§ **Selected passage**:

• • • •

We are told that offroad play accounts for nine tenths of child cycle use.  If this is true the figures indicate that offroad play is an less risky than road riding, by approximately an order of magnitude.  If anything this will actually be an understatement, since the youngest children rarely if ever ride on the roads.  The figures do show that being a passenger in a motor vehicle which is about half as likely to result in a head injury, without adjustment for exposure, as cycling on the roads - this highlights the immense disparity in risk experienced by those inside and outside motor vehicles, and further underlines the need to approach child injuries by reduction of risk at source rather than exploring palliative measures.  Most risk management starts from the premise that risk should be reduced at source before personal protective equipment is considered.

The figures offer no support for the idea of helmet compulsion.  On the contrary, they show that the "problem" of child cyclist head injuries is both  small and getting smaller; they show that cycling is not uniquely productive of head injuries; they show that helmet use by pedestrians would save significantly more injuries; they show that of all sources of head injury the most significant by far is trips and falls, which consistently account for around half of all child head injury admissions.

• • • •

§ **Dataset**:

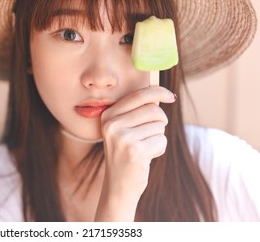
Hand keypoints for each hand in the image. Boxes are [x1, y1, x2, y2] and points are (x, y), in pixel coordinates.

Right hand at [95, 86, 175, 220]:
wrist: (118, 186)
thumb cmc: (125, 154)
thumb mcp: (122, 129)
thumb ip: (137, 111)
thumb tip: (161, 94)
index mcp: (108, 115)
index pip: (139, 95)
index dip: (159, 92)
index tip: (171, 96)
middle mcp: (112, 125)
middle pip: (153, 109)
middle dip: (161, 120)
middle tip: (154, 132)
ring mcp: (123, 138)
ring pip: (159, 126)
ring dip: (158, 137)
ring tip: (144, 147)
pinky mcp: (136, 152)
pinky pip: (161, 140)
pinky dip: (159, 149)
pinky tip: (146, 157)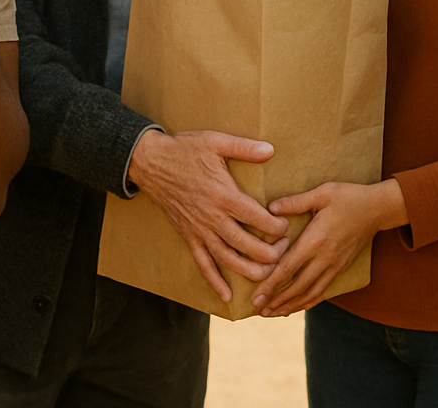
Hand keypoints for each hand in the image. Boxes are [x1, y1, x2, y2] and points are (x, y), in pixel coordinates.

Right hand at [127, 129, 290, 301]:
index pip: (258, 218)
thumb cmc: (185, 150)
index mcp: (224, 195)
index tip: (286, 226)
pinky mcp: (189, 237)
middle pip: (247, 245)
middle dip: (270, 253)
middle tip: (285, 251)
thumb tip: (271, 149)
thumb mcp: (215, 141)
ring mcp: (200, 230)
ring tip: (268, 275)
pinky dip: (214, 281)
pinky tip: (226, 296)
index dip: (277, 226)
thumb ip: (244, 147)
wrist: (151, 163)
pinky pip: (202, 264)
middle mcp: (213, 218)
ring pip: (228, 259)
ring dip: (250, 271)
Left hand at [251, 179, 404, 316]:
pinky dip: (309, 301)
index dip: (271, 285)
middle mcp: (325, 258)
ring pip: (311, 293)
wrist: (378, 209)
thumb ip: (295, 202)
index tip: (256, 298)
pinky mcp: (341, 267)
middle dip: (277, 301)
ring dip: (292, 305)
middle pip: (297, 287)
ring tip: (274, 313)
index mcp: (316, 240)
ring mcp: (334, 265)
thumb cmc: (348, 197)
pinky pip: (323, 290)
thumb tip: (271, 208)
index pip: (288, 268)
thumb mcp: (322, 193)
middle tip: (259, 310)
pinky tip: (298, 306)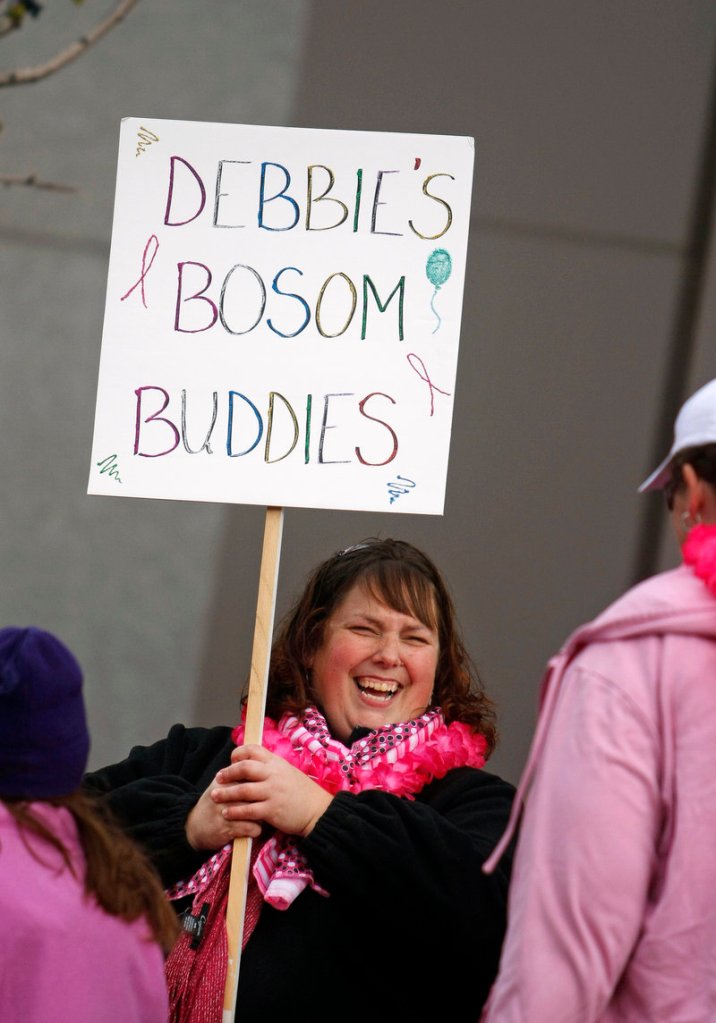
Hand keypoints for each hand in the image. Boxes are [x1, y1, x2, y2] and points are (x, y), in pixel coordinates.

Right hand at [185, 774, 262, 850]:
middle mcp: (224, 792)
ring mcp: (224, 810)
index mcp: (225, 779)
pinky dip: (255, 830)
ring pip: (257, 811)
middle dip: (264, 801)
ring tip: (258, 819)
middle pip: (256, 793)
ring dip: (261, 817)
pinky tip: (251, 830)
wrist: (193, 827)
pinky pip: (253, 827)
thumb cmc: (214, 804)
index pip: (251, 777)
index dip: (261, 786)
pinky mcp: (227, 827)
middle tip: (265, 807)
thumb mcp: (222, 786)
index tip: (264, 793)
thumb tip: (262, 767)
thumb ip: (238, 776)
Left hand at [211, 744, 333, 836]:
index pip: (254, 750)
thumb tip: (254, 765)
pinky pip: (248, 810)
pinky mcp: (272, 810)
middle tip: (218, 778)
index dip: (239, 753)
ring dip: (226, 793)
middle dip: (228, 772)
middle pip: (244, 767)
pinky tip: (226, 813)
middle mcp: (274, 774)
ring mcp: (272, 792)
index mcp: (277, 763)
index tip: (231, 760)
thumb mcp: (288, 772)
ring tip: (215, 796)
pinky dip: (235, 811)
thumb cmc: (303, 792)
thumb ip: (272, 768)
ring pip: (243, 790)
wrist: (318, 811)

• • • •

§ **Task 1**:
In the passage on child cycling head injuries, list every point that the second paragraph introduces with the words "they show that".
§ **Task 2**:
Pick up the passage on child cycling injuries and helmet compulsion after its last sentence and write one further paragraph in the same argumentative style.

§ **Answer section 1**:
- The "problem" of child cyclist head injuries is both small and getting smaller.
- Cycling is not uniquely productive of head injuries.
- Helmet use by pedestrians would save significantly more injuries.
- Of all sources of head injury, the most significant by far is trips and falls, which consistently account for around half of all child head injury admissions.

§ **Answer section 2**:
These figures also show that a number of recent claims made in support of helmet compulsion are bogus, notably the idea of 20,000 or 28,000 head injuries per annum.  They show that the proportion of serious injuries to fatalities is consistent with figures reported by the DfT of around 30:1, and that serious injuries follow the pattern of all injuries in that around half do not involve the head.  They show that in a generous estimate helmets might be expected to have a mitigating effect in  around two thirds of serious head injuries, and that the reality may well be less than this.  This casts doubt on some research which claims that  substantially more than two thirds of head injuries might be prevented by helmets.